= Moshiur Rahman Jewel =

Lieutenant Colonel of the Bangladesh Army

Moshiur Rahman Jewel is a lieutenant colonel of the Bangladesh Army and former chief of intelligence of the Rapid Action Battalion, described by human rights activists as a "death squad". He is the former commander of Rapid Action Battalion-7, based in Chittagong.

==Career==
In October 2021, Jewel was appointed director of the intelligence wing of Rapid Action Battalion, replacing Lieutenant Colonel Khairul Islam. Lieutenant Colonel M. A. Yusuf, replaced Jewel as commander of Rapid Action Battalion-7. Under Jewel, Rapid Action Battalion released a video showing Bangladeshi students and youths who disappeared and joined Jama'atul Ansar Fil Hindal Sharqiya being trained by Kuki-Chin National Front in February 2023. He commented to the media, "By analysing the video, one clearly understands that those militants are highly capable in terms of firearms and physical training.
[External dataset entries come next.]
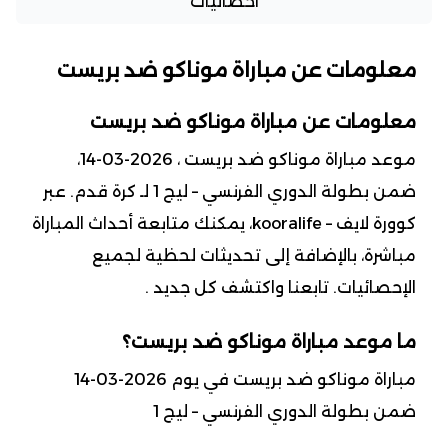
احصائيات
معلومات عن مباراة موناكو ضد بريست
معلومات عن مباراة موناكو ضد بريست
موعد مباراة موناكو ضد بريست ، 2026-03-14،
ضمن بطولة الدوري الفرنسي – ليج 1 لـ كرة قدم. عبر
كوورة لايف – kooralife، يمكنك متابعة أحداث المباراة
مباشرة، بالإضافة إلى تحديثات لحظية لجميع
الإحصائيات. تابعنا واكتشف كل جديد .
ما موعد مباراة موناكو ضد بريست؟
مباراة موناكو ضد بريست في يوم 2026-03-14
ضمن بطولة الدوري الفرنسي – ليج 1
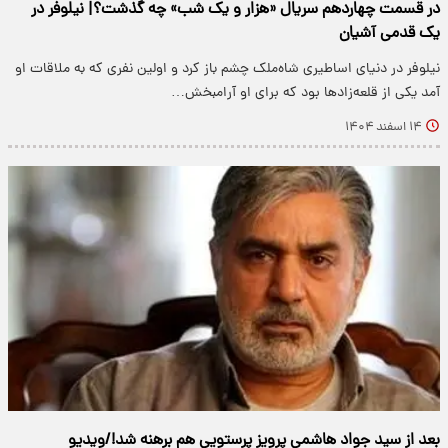
در قسمت چهاردهم سریال «هزار و یک شب» چه گذشت؟| نیلوفر در
یک قدمی آشیان
نیلوفر در دنیای اساطیری شاه‌ملک چشم باز کرد و اولین نفری که به ملاقات او
آمد یکی از قلعه‌زادها بود که برای او آرامبخش…
۱۴ اسفند ۱۴۰۴
بعد از سید جواد هاشمی پرویز پرستویی هم برهنه شد!/ویدیو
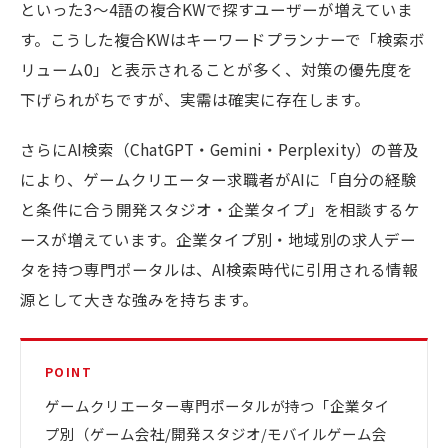
といった3〜4語の複合KWで探すユーザーが増えていま
す。こうした複合KWはキーワードプランナーで「検索ボ
リューム0」と表示されることが多く、対策の優先度を
下げられがちですが、実需は確実に存在します。
さらにAI検索（ChatGPT・Gemini・Perplexity）の普及
により、ゲームクリエーター求職者がAIに「自分の経験
と条件に合う開発スタジオ・企業タイプ」を相談するケ
ースが増えています。企業タイプ別・地域別の求人デー
タを持つ専門ポータルは、AI検索時代に引用される情報
源として大きな強みを持ちます。
POINT
ゲームクリエーター専門ポータルが持つ「企業タイ
プ別（ゲーム会社/開発スタジオ/モバイルゲーム会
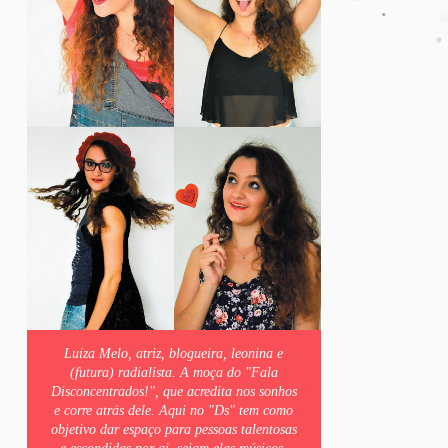
Luiza Melo, atriz, blogueira, leonina e
(futura) radialista. A moça do "Fala
Disconcentrados!", que acredita nos sonhos
e corre atrás dele. Aqui no "Ds" tem como
objetivo dar espaço para pessoas talentosas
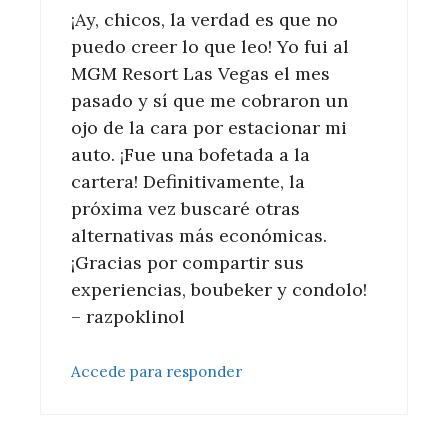
¡Ay, chicos, la verdad es que no
puedo creer lo que leo! Yo fui al
MGM Resort Las Vegas el mes
pasado y sí que me cobraron un
ojo de la cara por estacionar mi
auto. ¡Fue una bofetada a la
cartera! Definitivamente, la
próxima vez buscaré otras
alternativas más económicas.
¡Gracias por compartir sus
experiencias, boubeker y condolo!
– razpoklinol
Accede para responder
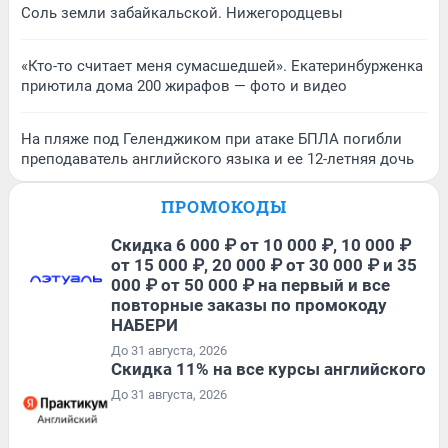
Соль земли забайкальской. Нижегородцевы
«Кто-то считает меня сумасшедшей». Екатеринбурженка
приютила дома 200 жирафов — фото и видео
На пляже под Геленджиком при атаке БПЛА погибли
преподаватель английского языка и ее 12-летняя дочь
ПРОМОКОДЫ
Скидка 6 000 ₽ от 10 000 ₽, 10 000 ₽
от 15 000 ₽, 20 000 ₽ от 30 000 ₽ и 35
000 ₽ от 50 000 ₽ на первый и все
повторные заказы по промокоду
НАБЕРИ
До 31 августа, 2026
Скидка 11% на все курсы английского
До 31 августа, 2026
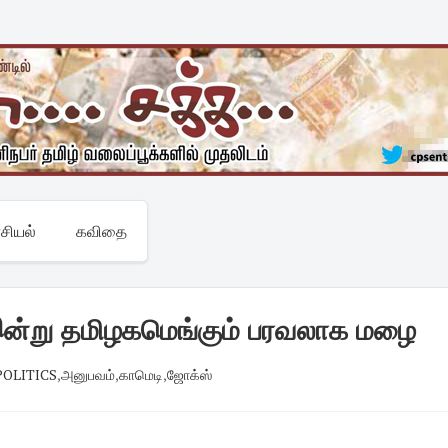
சியல்
கவிதை
இன்று தமிழகமெங்கும் பரவலாக மழை
 POLITICS
,
அனுபவம்
,
காமெடி
,
ஜோக்ஸ்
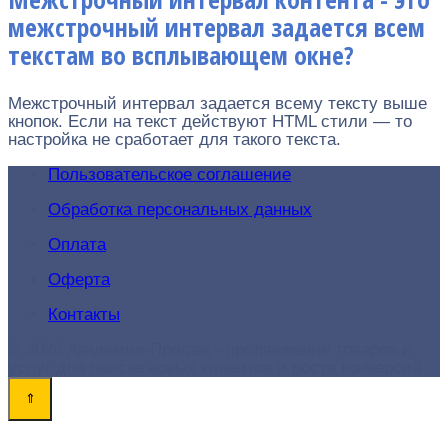
межстрочный интервал задается всем
текстам во всплывающем окне?
Межстрочный интервал задается всему тексту выше
кнопок. Если на текст действуют HTML стили — то
настройка не сработает для такого текста.
Пользовательское соглашение
Обработка персональных данных
Оплата
Оферта
Контакты
© 2026 Академия-Продаж - продвижение товаров и
услуг для поиска новых клиентов и роста конверсий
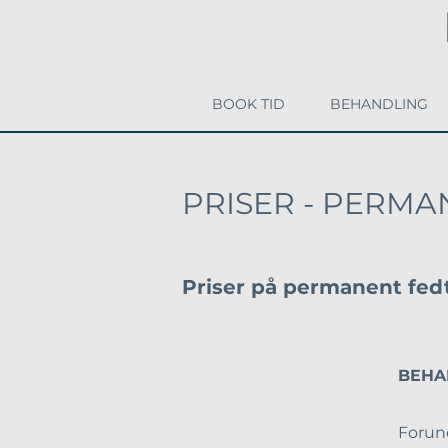
BOOK TID
BEHANDLING
PRISER - PERMA
Priser på permanent fed
BE
Fo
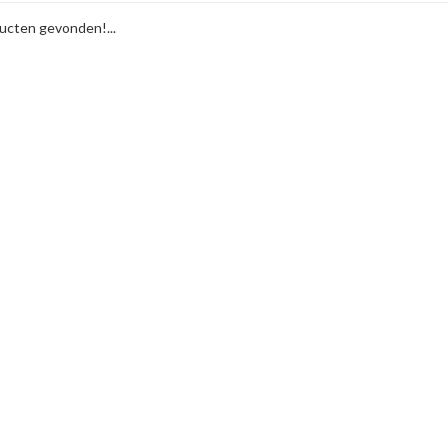
cten gevonden!...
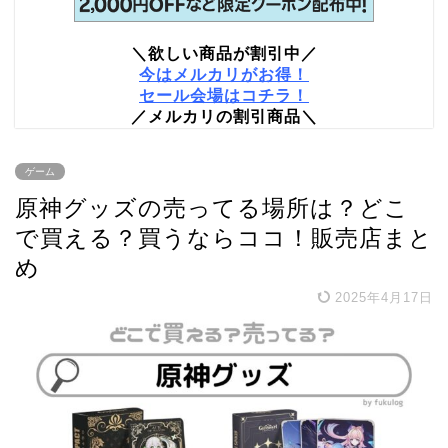
＼欲しい商品が割引中／
今はメルカリがお得！
セール会場はコチラ！
／メルカリの割引商品＼
ゲーム
原神グッズの売ってる場所は？どこ
で買える？買うならココ！販売店まと
め
2025年4月17日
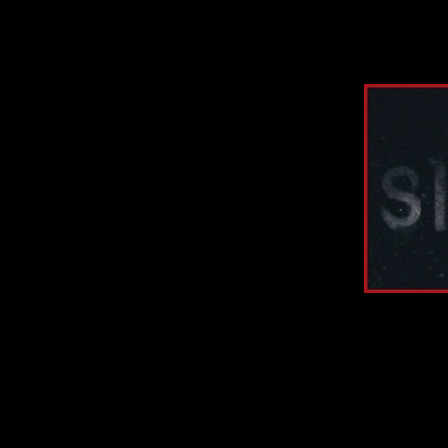
Here's all the inf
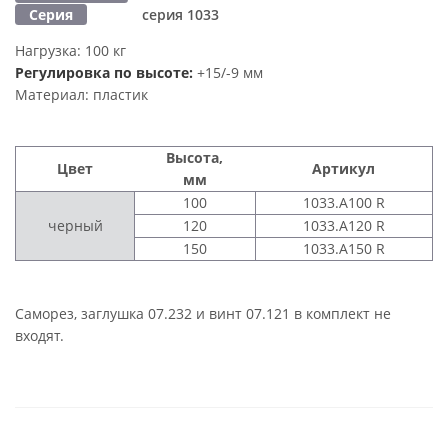
Серия
серия 1033
Нагрузка:
100 кг
Регулировка по высоте:
+15/-9 мм
Материал:
пластик
Высота,
Цвет
Артикул
мм
100
1033.A100 R
черный
120
1033.A120 R
150
1033.A150 R
Саморез, заглушка 07.232 и винт 07.121 в комплект не
входят.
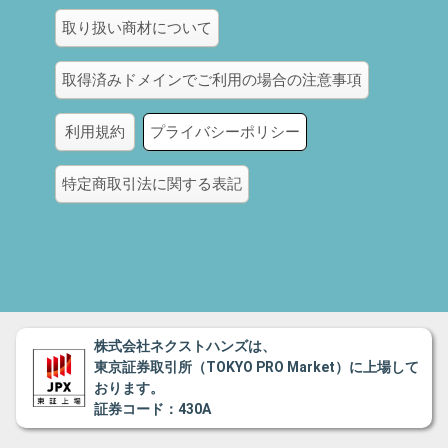
取り扱い商材について
取得済みドメインでご利用の場合の注意事項
利用規約
プライバシーポリシー
特定商取引法に関する表記
株式会社ネクストハンズは、
東京証券取引所（TOKYO PRO Market）に上場して
おります。
証券コード：430A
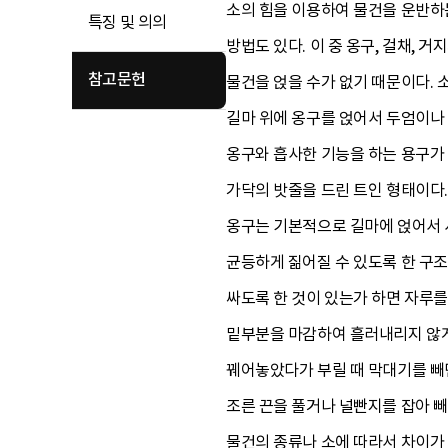
소의 힘을 이용하여 물건을 운반하는
특징 및 의의
방법도 있다. 이 중 옹구, 걸채, 
참고문헌
물건을 얹을 수가 없기 때문이다. 
길마 위에 옹구를 얹어서 두엄이나 
옹구와 흡사한 기능을 하는 용구가 
가닥의 밧줄을 드린 트인 형태이다.
옹구는 기본적으로 길마에 얹어서 
균등하게 짊어질 수 있도록 한 구조
싸도록 한 것이 있는가 하면 자루를
밑부분을 마감하여 흘러내리지 않게 
꿰어놓았다가 부릴 때 막대기를 빼
조른 끈을 풀거나 널빤지를 잡아 빼
물건의 종류나 소에 따라서 차이가 있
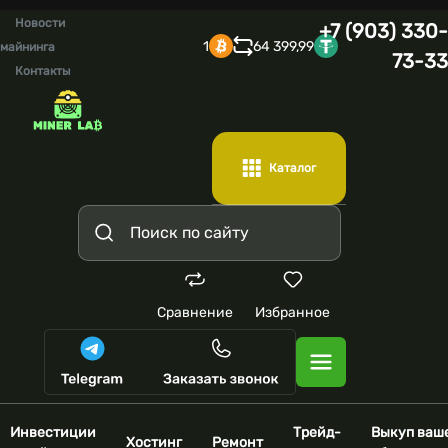
Новости
+7 (903) 330-
1
64 399,99
майнинга
73-33
Контакты
Каталог
Сравнение
Избранное
Инвестиции
Трейд-
Выкуп ваш
Хостинг
Ремонт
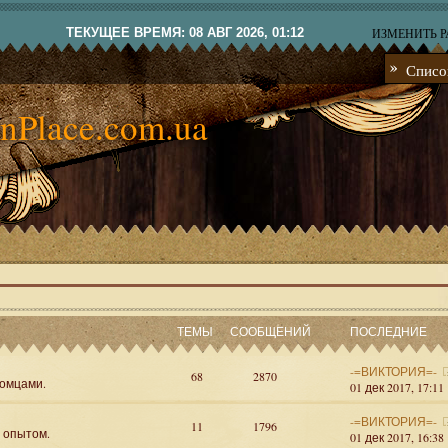
ТЕКУЩЕЕ ВРЕМЯ: 08 АВГ 2026, 01:12
ИЗМЕНИТЬ 
Списо
nPlace.com.ua
ТЕМЫ
СООБЩЕНИЙ
ПОСЛЕДНИЕ
-=ВИКТОРИЯ=-
68
2870
омцами.
01 дек 2017, 17:11
-=ВИКТОРИЯ=-
11
1796
я опытом.
01 дек 2017, 16:38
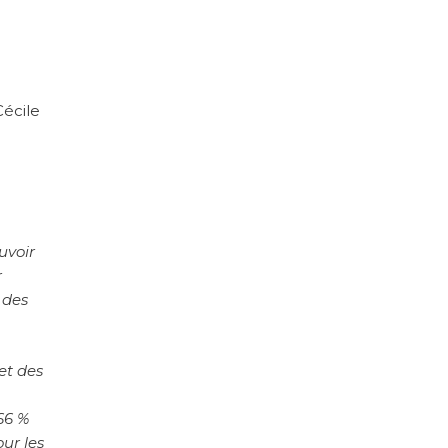
Cécile
uvoir
r
s des
et des
66 %
our les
It would have been a catastrophe if they managed to come to the plain lands and carried out attacks.".

Jewel confirmed the arrest of Mufti Harun Izhar of Hifazat-e Islam Bangladesh over protests against Prime Minister Narendra Modi's visit to Bangladesh in April 2021.

On 20 June 2023, Jewel was replaced by Lieutenant Colonel Saiful Islam Sumon as director of the intelligence wing of Rapid Action Battalion.

Jewel was removed from a planned deployment to the United Nations peacekeeping operations at the last moment, along with another former officer of the Rapid Action Battalion, in June 2024. This happened after Deutsche Welle ran a report questioning if army officers who served in the Rapid Action Battalion, who it described as a "death squad", should be allowed to serve in peacekeeping missions. In November 2020, a young man died under suspicious circumstances from blunt force trauma in the custody of Rapid Action Battalion-7, commanded by Jewel.